How many moles of HI are present at equilibrium when 2.0 moles of H2 is mixed with 1.0 moles of I2 in a 0.50 L container and allowed to react at 448oC. At this temperature K = 50.

1.9 mol.

Explanation:

For the reaction:

H₂ + I₂ → 2HI,

The initial concentrations:

[H₂] = no. of moles/volume of the container = (2.0 mol) / (0.50 L) = 4.0 mol/L. [I₂] = no. of moles/volume of the container = (1.0 mol) / (0.50 L) = 2.0 mol/L.

The equilibrium constant (K) = [HI]²/[H₂][I₂],

Write down the equation and the start concentrations.
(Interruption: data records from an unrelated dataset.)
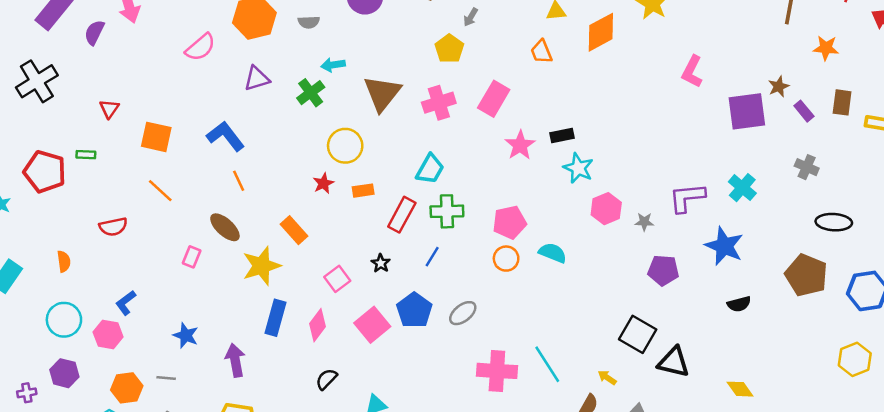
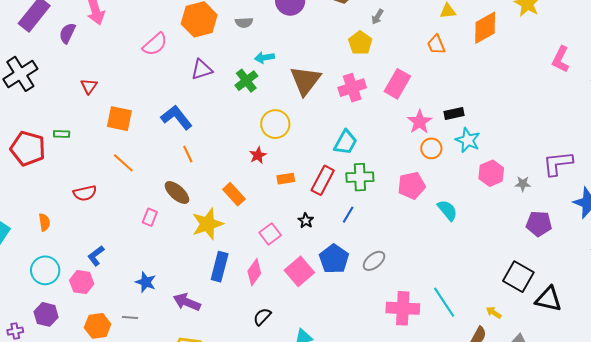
red triangle: (109, 109) -> (89, 86), moved
orange rectangle: (363, 191) -> (286, 179), moved
cyan semicircle: (553, 253) -> (447, 210), turned 30
orange circle: (506, 259) -> (431, 148), moved
purple arrow: (235, 360) -> (187, 302), turned -56

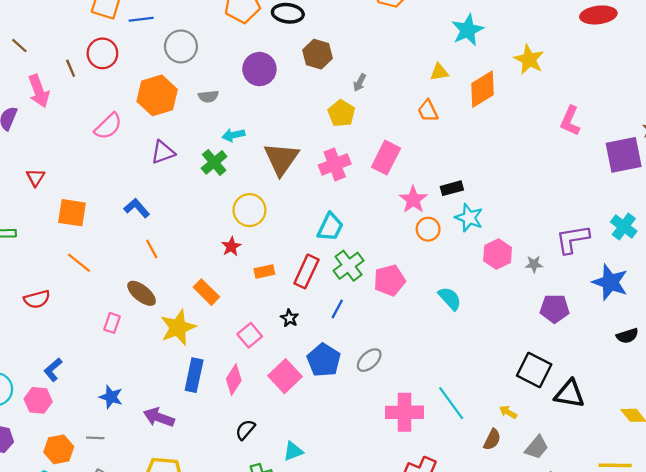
blue L-shape: (177, 117) -> (137, 208), size x0.7
green cross: (360, 177) -> (349, 266), turned -32
pink pentagon: (412, 186) -> (390, 280), moved

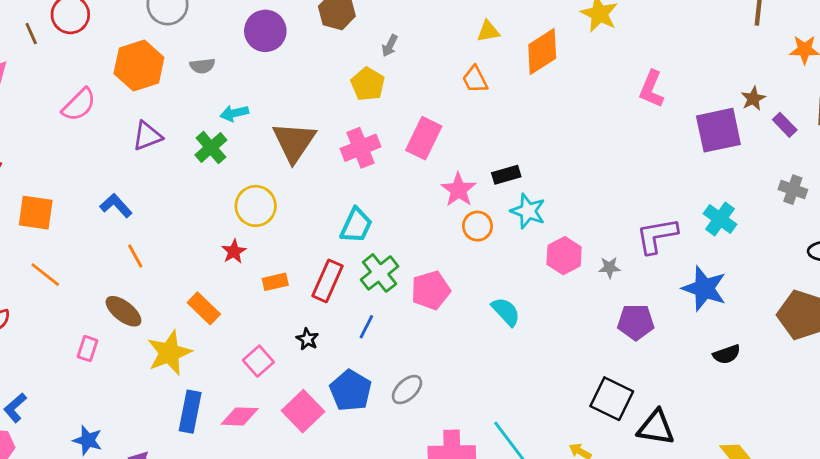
pink diamond: (234, 380) -> (240, 416), turned 60

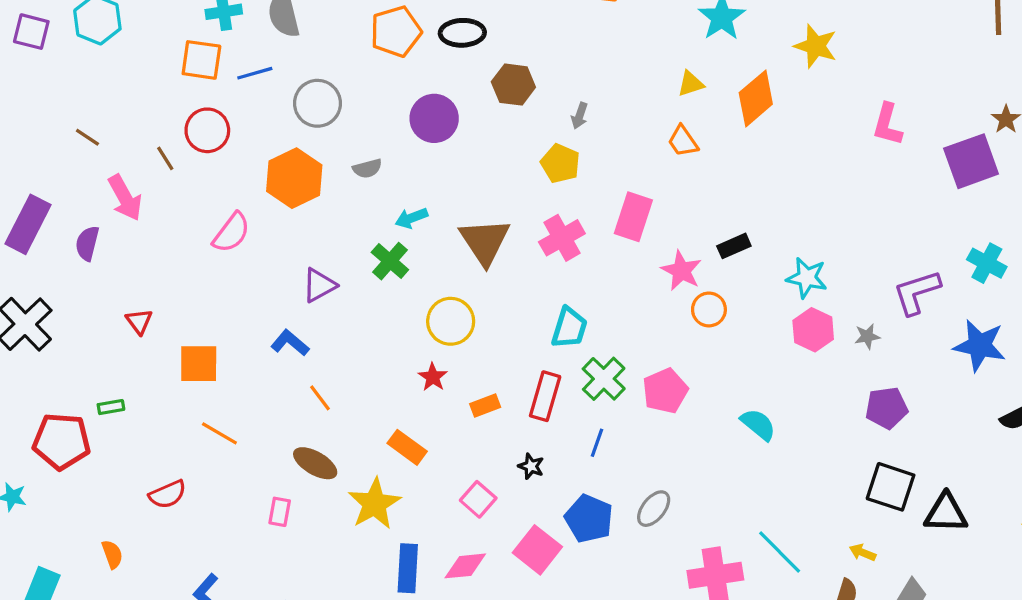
purple triangle: (147, 136) -> (319, 285), moved
cyan star: (528, 211) -> (807, 278), moved
cyan semicircle: (506, 312) -> (758, 424), moved
purple pentagon: (636, 322) -> (887, 408), moved

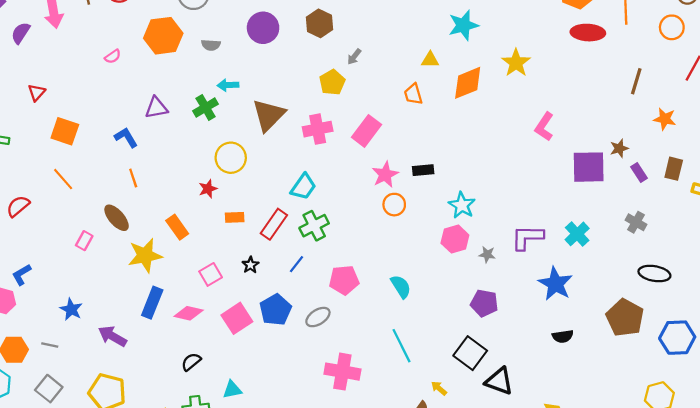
pink semicircle: (231, 233) -> (113, 56), size x0.6
pink pentagon: (665, 391) -> (344, 280), moved
red semicircle: (168, 494) -> (18, 206), turned 145
cyan line: (780, 552) -> (402, 346), moved

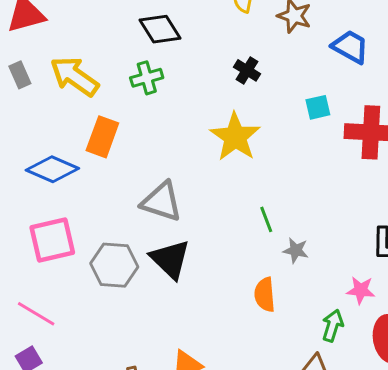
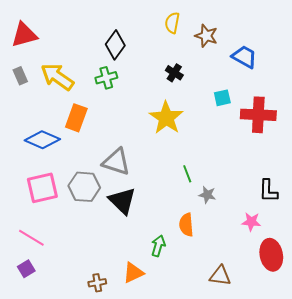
black diamond: (160, 29) -> (115, 45), turned 68
gray hexagon: (114, 265) -> (84, 187), moved
green arrow: (333, 326) -> (158, 246), moved

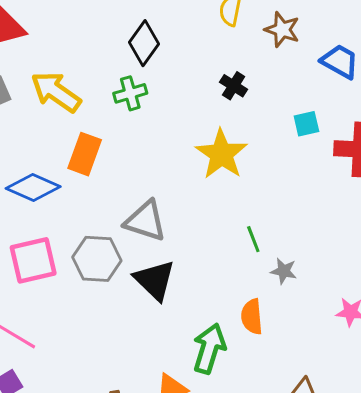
green arrow: (158, 246) -> (209, 348), size x1.5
Let (x) be the finish concentrations:

H₂ + I₂ → 2HI

start: 4.0 M 2.0 M 0 M

finish: 4.0-x 2.0-x 2x

∴ The equilibrium constant (K) = [HI]²/[H₂][I₂] = (2x) ² / (4.0 - x) (2.0 - x).

∴ 50 = (2x) ² / (4.0 - x) (2.0 - x).

∴ 50 = (4x²) / (8.0 - 6.0 x + x²).

∴ 400 - 300 x + 50 x² = 4x².

∴ 46x² - 300 x + 400 = 0 (standard form)

Use the quadratic equation to solve for (x):

x = ( - b ± √ (b² - 4ac)) / (2a),

In this case a = + 46, b = - 300 and c = + 400.

x = ( + 300) ± √ (( - 300) ² - 4 (46) (400)) / (2 (46))

x = ( + 300) ± √ (9000 - 73600) / (92)

x = ( + 300) ± 127) / (92)

∴ x = 4.7 and 1.9

When x = 4.7 is not possible, because 4.0 - 4.7 (the concentration of H2 would be negative).

So, x = 1.9.

∴ [HI] = 2x

If x = 1.9,

∴ [HI] = 2 (1.9) = 3.8 mol/L.

∵ [HI] = no. of moles/volume of the container.

∴ no. of moles of (HI) = [HI]*volume of the container = (3.8 mol/L) (0.5 L) = 1.9 mol.